There's a big need for new, late-line treatment options in patients with melanoma. Currently, just 4% to 10% of patients whose disease has progressed following administration of a PD-1, BRAF, and MEK-targeting treatment respond to re-treatment.

In 2020, Iovance expects to report data from pivotal studies of lifileucel, an autologous adoptive cell-transfer therapy utilizing a tumor-infiltrating lymphocyte manufacturing process, which may improve response rates.

A unique approach, TIL manufacturing involves identifying immune cells that have successfully infiltrated a tumor, multiplying those cells into an army of billions in a lab, and infusing them back into the patient. This process takes about 23 days, but the wait could be worth it. In phase 2, 35% of metastatic melanoma patients had at least some response to lifileucel, despite the average person having failed on a median 3.3 prior treatments, including PD-1 inhibitors -- a common immunotherapy.

Similarly, data from one cohort in an ongoing phase 2 study evaluating a second TIL, LN-145, in cervical cancer showed a 44% objective response rate, including an 11% complete response rate in heavily pretreated patients. If final data from that study is positive, then Iovance expects to file for approval in that indication this year, too. 

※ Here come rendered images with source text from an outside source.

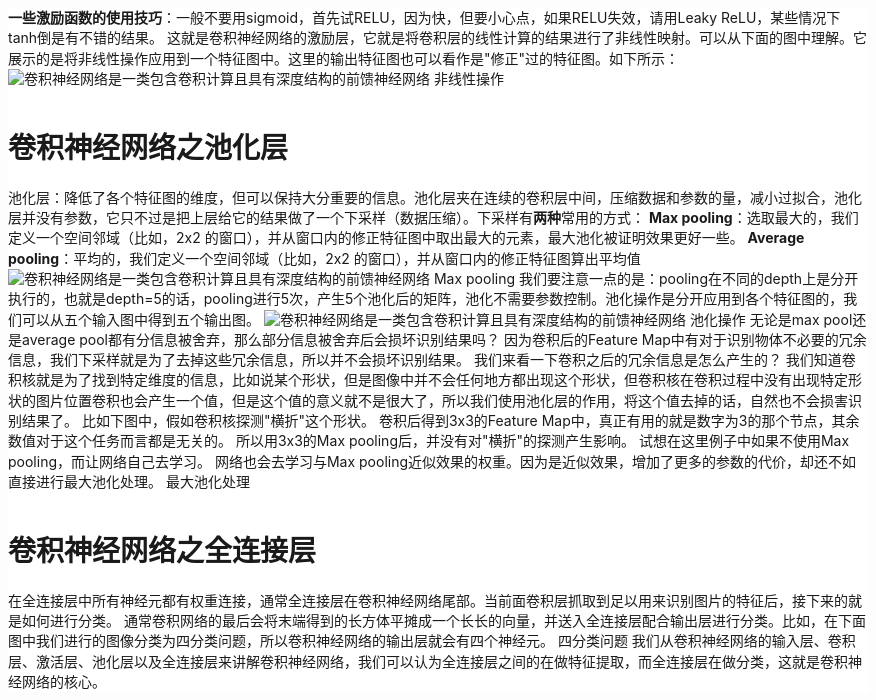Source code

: **一些激励函数的使用技巧**：一般不要用sigmoid，首先试RELU，因为快，但要小心点，如果RELU失效，请用Leaky ReLU，某些情况下tanh倒是有不错的结果。
这就是卷积神经网络的激励层，它就是将卷积层的线性计算的结果进行了非线性映射。可以从下面的图中理解。它展示的是将非线性操作应用到一个特征图中。这里的输出特征图也可以看作是"修正"过的特征图。如下所示：
![卷积神经网络是一类包含卷积计算且具有深度结构的前馈神经网络](http://p9.pstatp.com/large/pgc-image/1538811932782a875fdc5c0)
非线性操作
# 卷积神经网络之池化层
池化层：降低了各个特征图的维度，但可以保持大分重要的信息。池化层夹在连续的卷积层中间，压缩数据和参数的量，减小过拟合，池化层并没有参数，它只不过是把上层给它的结果做了一个下采样（数据压缩）。下采样有**两种**常用的方式：
**Max pooling**：选取最大的，我们定义一个空间邻域（比如，2x2 的窗口），并从窗口内的修正特征图中取出最大的元素，最大池化被证明效果更好一些。
**Average pooling**：平均的，我们定义一个空间邻域（比如，2x2 的窗口），并从窗口内的修正特征图算出平均值
![卷积神经网络是一类包含卷积计算且具有深度结构的前馈神经网络](http://p9.pstatp.com/large/pgc-image/1538811933035bbde841477)
Max pooling
我们要注意一点的是：pooling在不同的depth上是分开执行的，也就是depth=5的话，pooling进行5次，产生5个池化后的矩阵，池化不需要参数控制。池化操作是分开应用到各个特征图的，我们可以从五个输入图中得到五个输出图。
![卷积神经网络是一类包含卷积计算且具有深度结构的前馈神经网络](http://p1.pstatp.com/large/pgc-image/153881193345322115914d7)
池化操作
无论是max pool还是average pool都有分信息被舍弃，那么部分信息被舍弃后会损坏识别结果吗？
因为卷积后的Feature Map中有对于识别物体不必要的冗余信息，我们下采样就是为了去掉这些冗余信息，所以并不会损坏识别结果。
我们来看一下卷积之后的冗余信息是怎么产生的？
我们知道卷积核就是为了找到特定维度的信息，比如说某个形状，但是图像中并不会任何地方都出现这个形状，但卷积核在卷积过程中没有出现特定形状的图片位置卷积也会产生一个值，但是这个值的意义就不是很大了，所以我们使用池化层的作用，将这个值去掉的话，自然也不会损害识别结果了。
比如下图中，假如卷积核探测"横折"这个形状。 卷积后得到3x3的Feature Map中，真正有用的就是数字为3的那个节点，其余数值对于这个任务而言都是无关的。 所以用3x3的Max pooling后，并没有对"横折"的探测产生影响。 试想在这里例子中如果不使用Max pooling，而让网络自己去学习。 网络也会去学习与Max pooling近似效果的权重。因为是近似效果，增加了更多的参数的代价，却还不如直接进行最大池化处理。
最大池化处理
# 卷积神经网络之全连接层
在全连接层中所有神经元都有权重连接，通常全连接层在卷积神经网络尾部。当前面卷积层抓取到足以用来识别图片的特征后，接下来的就是如何进行分类。 通常卷积网络的最后会将末端得到的长方体平摊成一个长长的向量，并送入全连接层配合输出层进行分类。比如，在下面图中我们进行的图像分类为四分类问题，所以卷积神经网络的输出层就会有四个神经元。
四分类问题
我们从卷积神经网络的输入层、卷积层、激活层、池化层以及全连接层来讲解卷积神经网络，我们可以认为全连接层之间的在做特征提取，而全连接层在做分类，这就是卷积神经网络的核心。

An FDA rubber stamp of approval.

IMAGE SOURCE: GETTY IMAGES.

Possible vindication on deck

Last year, investors may have been questioning a decision by activist investors in 2017 to scuttle a plan for Seattle Genetics (NASDAQ:SGEN) to license Immunomedics' lead drug, sacituzumab govitecan, for $2 billion in upfront money and potential milestones, plus double-digit royalties on future sales. Instead of granting a review and potentially approving sacituzumab govitecan, the FDA issued Immunomedics a complete response letter (CRL) for its use in third-line or higher metastatic triple-negative breast cancer (TNBC) last January, dashing hopes for a regulatory green light in 2019.

Fortunately, the CRL may prove to have been a temporary hiccup. Since the FDA's concerns weren't related to clinical trials but instead to "chemistry, manufacturing, and control" issues, Immunomedics was able to address the FDA's concerns and resubmit its application for approval last month.

In clinical trials, the overall response rate to sacituzumab govitecan was 33% in the third-line setting. Progression-free survival observed in the study was 5.5 months. In both cases, the results were better than the mid-teens rates historically observed for chemotherapy regimens in the second-line setting.

The potential to reshape late-line TNBC treatment shouldn't be ignored. About 8,000 people in the U.S. alone pass away annually from TNBC, an aggressive, tough-to-treat disease accounting for roughly 20% of all breast cancers.

Sacituzumab govitecan's potential isn't limited to late-line TNBC, though. Management expects data from its late-line use in metastatic urothelial cancer soon. If results are positive in that indication, it plans to file for FDA approval, as well.

The company's studying sacituzumab govitecan in combination with immunotherapies as a potential early line alternative, too. The flurry of activity suggests this could be a multi-indication drug with blockbuster potential, so an approval this year could make it one of biotech's big winners in 2020.